Quando Pedro entrou com o guarda, pediu café em voz alta. [...] (p. 97)
 
A Igreja, por sua vez, à exceção do padre José Pedro, faz a opção pelos ricos,
ignorando os desvalidos da sorte:
 
- O senhor sabe que a viúva Santos é uma das melhores protetoras da religião na Bahia? Não
sabe dos donativos... (p. 142)
 
Em outros momentos, essa adesão da Igreja aos ricos e poderosos pode-se
traduzir num desprezo pelas classes humildes e numa crítica, de caráter ideológico,
aos que fizeram a opção pelos pobre. Essa crítica, como não poderia deixar de ser,
serve-se de um estereótipo muito comum na época, que era o de “comunista”.
 
- Cale-se – a voz do cônego era cheia de autoridade. – Quem o visse falar diria que é
um comunista que está falando. E não é difícil. No meio dessa gentalha o senhor deve ter
aprendido as teorias deles... O senhor é um comunista, um inimigo da Igreja... (p. 144)

Donos do dinheiro, de bens materiais e das forças policiais, as classes


dominantes desprezam e exploram as classes menos favorecidas sem que, contudo,
isso implique possibilidade de felicidade ou de realização pessoal. É muito comum no
romance a referência às solteironas ricas, solitárias, incapazes de amar. Como
contraponto à solidão dos burgueses, o narrador acentua a lealdade, o
companheirismo dos meninos abandonados, o profundo amor que liga Pedro Bala a
Dora.
A estupidez, a falta de humanidade do homem passa, então, a ser
representada pela veste, um índice não só de seus status, de sua posição social,
como também da sua inadequação ao meio em que vive, pois o capote seria mais
adequado a um clima frio ou temperado.

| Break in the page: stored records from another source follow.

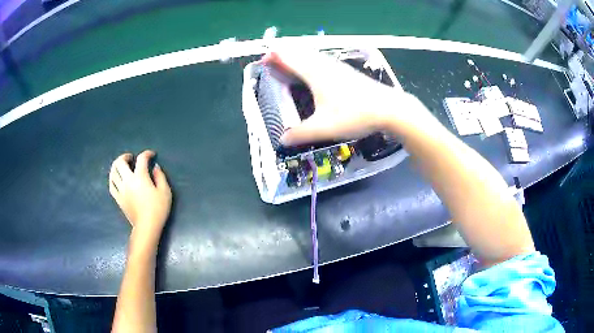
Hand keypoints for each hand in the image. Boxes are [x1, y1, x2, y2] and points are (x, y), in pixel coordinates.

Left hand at [109, 150, 171, 240]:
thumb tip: (155, 167)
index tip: (151, 155)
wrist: (147, 226)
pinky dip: (113, 178)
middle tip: (131, 158)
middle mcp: (128, 180)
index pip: (141, 159)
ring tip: (122, 165)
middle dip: (125, 156)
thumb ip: (160, 176)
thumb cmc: (158, 209)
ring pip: (113, 172)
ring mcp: (121, 189)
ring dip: (117, 165)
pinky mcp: (118, 198)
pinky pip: (111, 185)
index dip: (147, 154)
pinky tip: (116, 178)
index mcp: (140, 176)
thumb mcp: (165, 191)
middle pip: (121, 162)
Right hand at [262, 51, 421, 145]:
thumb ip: (300, 134)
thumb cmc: (355, 114)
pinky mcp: (347, 72)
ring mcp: (337, 67)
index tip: (263, 61)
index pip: (288, 58)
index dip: (274, 57)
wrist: (389, 108)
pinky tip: (314, 73)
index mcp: (315, 73)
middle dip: (283, 56)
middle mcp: (324, 65)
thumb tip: (282, 140)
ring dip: (297, 58)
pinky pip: (321, 62)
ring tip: (288, 67)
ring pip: (312, 56)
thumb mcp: (324, 128)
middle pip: (299, 53)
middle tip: (272, 64)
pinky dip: (310, 63)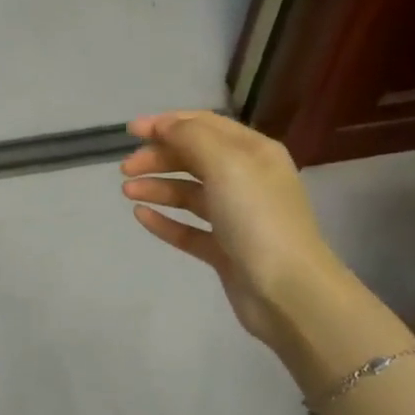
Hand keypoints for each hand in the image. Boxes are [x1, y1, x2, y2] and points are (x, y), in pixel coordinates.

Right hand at [121, 111, 346, 350]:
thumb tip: (163, 125)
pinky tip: (141, 217)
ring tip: (127, 192)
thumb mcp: (226, 164)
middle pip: (194, 158)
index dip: (166, 123)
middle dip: (158, 157)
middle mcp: (246, 179)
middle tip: (125, 169)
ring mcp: (236, 217)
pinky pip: (189, 229)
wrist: (288, 291)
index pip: (205, 125)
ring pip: (189, 193)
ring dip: (157, 187)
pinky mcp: (225, 250)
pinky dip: (165, 220)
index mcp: (253, 152)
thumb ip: (191, 137)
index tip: (130, 131)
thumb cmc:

É por isso que o Professor elegerá o
sobretudo símbolo da arrogância burguesa – ao rouba-lo do homem, acaba por criar
um símbolo que o perseguirá vida afora:
 
[...] Foi assim que o Professor tinha conseguido aquele sobretudo, que nunca quis vender.

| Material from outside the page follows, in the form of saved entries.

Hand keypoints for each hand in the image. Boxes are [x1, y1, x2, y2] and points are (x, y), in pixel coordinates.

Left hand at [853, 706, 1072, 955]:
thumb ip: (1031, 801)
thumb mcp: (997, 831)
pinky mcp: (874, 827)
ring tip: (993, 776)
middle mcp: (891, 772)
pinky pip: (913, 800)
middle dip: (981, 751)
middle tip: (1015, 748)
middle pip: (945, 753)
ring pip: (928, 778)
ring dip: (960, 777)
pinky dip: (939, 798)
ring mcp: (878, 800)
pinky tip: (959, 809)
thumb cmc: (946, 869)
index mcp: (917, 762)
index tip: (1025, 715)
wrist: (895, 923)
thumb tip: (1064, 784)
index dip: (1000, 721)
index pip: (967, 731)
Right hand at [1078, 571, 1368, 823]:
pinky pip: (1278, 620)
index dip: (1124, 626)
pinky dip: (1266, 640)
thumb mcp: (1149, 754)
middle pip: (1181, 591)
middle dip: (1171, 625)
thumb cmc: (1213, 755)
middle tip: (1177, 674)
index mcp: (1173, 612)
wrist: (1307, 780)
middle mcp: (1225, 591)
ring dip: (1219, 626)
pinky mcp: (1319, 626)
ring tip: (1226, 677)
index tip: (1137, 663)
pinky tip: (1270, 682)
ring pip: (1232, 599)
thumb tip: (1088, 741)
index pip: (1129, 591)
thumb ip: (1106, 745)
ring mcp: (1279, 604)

Adquirira um sobretudo e muito ódio. E tempos depois, quando as suas pinturas murais
admiraram todo o país (eram motivos de vidas de crianças abandonadas, de velhos mendigos,
de operários e doqueiros que rebentavam cadeias), notaram que nelas os gordos burgueses
apareciam sempre vestidos com enormes sobretudos que tinham mais personalidade que eles
próprios. (p. 92)
 
Esse expediente narrativo será retomado em outras passagens, como naquela
em que uma velha senhora recrimina o padre José por ele estar em meio às crianças.

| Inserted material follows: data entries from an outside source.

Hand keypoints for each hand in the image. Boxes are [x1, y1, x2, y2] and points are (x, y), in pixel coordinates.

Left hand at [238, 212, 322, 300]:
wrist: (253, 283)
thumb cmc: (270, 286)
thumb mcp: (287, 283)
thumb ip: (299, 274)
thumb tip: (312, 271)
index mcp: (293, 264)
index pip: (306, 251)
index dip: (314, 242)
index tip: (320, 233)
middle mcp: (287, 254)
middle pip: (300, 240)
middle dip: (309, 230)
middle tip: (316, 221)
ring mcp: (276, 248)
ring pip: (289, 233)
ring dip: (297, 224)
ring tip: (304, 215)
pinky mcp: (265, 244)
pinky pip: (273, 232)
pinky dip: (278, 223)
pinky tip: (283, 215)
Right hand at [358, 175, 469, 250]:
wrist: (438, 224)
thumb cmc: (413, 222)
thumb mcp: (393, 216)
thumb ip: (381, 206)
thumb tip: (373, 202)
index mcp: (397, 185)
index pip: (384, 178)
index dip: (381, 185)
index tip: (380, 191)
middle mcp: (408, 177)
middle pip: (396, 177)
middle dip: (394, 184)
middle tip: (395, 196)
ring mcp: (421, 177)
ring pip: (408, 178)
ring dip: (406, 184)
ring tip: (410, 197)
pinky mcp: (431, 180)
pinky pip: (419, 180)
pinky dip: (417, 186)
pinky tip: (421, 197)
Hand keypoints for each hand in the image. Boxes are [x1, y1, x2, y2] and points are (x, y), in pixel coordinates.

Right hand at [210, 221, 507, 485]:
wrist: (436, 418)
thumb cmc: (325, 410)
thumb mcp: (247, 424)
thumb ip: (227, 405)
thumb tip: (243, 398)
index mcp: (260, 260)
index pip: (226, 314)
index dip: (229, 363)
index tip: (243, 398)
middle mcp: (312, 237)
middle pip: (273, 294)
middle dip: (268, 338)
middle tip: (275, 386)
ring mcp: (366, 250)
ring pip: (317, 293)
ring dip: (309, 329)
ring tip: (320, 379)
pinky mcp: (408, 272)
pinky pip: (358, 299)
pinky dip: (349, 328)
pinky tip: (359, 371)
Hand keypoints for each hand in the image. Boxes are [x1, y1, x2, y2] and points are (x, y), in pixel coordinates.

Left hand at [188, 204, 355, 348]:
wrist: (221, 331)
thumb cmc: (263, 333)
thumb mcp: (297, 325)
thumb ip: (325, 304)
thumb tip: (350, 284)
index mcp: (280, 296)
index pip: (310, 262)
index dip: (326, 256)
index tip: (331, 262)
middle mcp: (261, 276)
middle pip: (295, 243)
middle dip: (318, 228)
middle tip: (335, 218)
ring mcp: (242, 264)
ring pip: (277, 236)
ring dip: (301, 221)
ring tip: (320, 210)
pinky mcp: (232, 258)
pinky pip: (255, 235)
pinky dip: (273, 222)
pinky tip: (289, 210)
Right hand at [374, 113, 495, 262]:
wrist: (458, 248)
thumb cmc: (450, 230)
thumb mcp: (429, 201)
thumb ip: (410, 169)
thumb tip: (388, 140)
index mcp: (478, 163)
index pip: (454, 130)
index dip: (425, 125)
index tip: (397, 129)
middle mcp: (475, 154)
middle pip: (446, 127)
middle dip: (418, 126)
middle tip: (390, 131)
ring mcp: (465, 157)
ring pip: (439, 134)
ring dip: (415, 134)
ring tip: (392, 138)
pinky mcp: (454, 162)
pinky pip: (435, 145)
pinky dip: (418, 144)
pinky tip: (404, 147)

Neste caso, a prepotência, a desumanidade da mulher serão representadas por um
lorgnon (palavra de origem francesa que designa um tipo de óculos, sem hastes,
montado numa armação com um cabo), pois, além de ser um objeto de luxo, indicando
a classe social superior da senhora, é também um símbolo irônico de seu modo azedo
de analisar criticamente a realidade: “E o lorgnon da velha magra se assestou contra o
grupo como uma arma de guerra” (p. 72).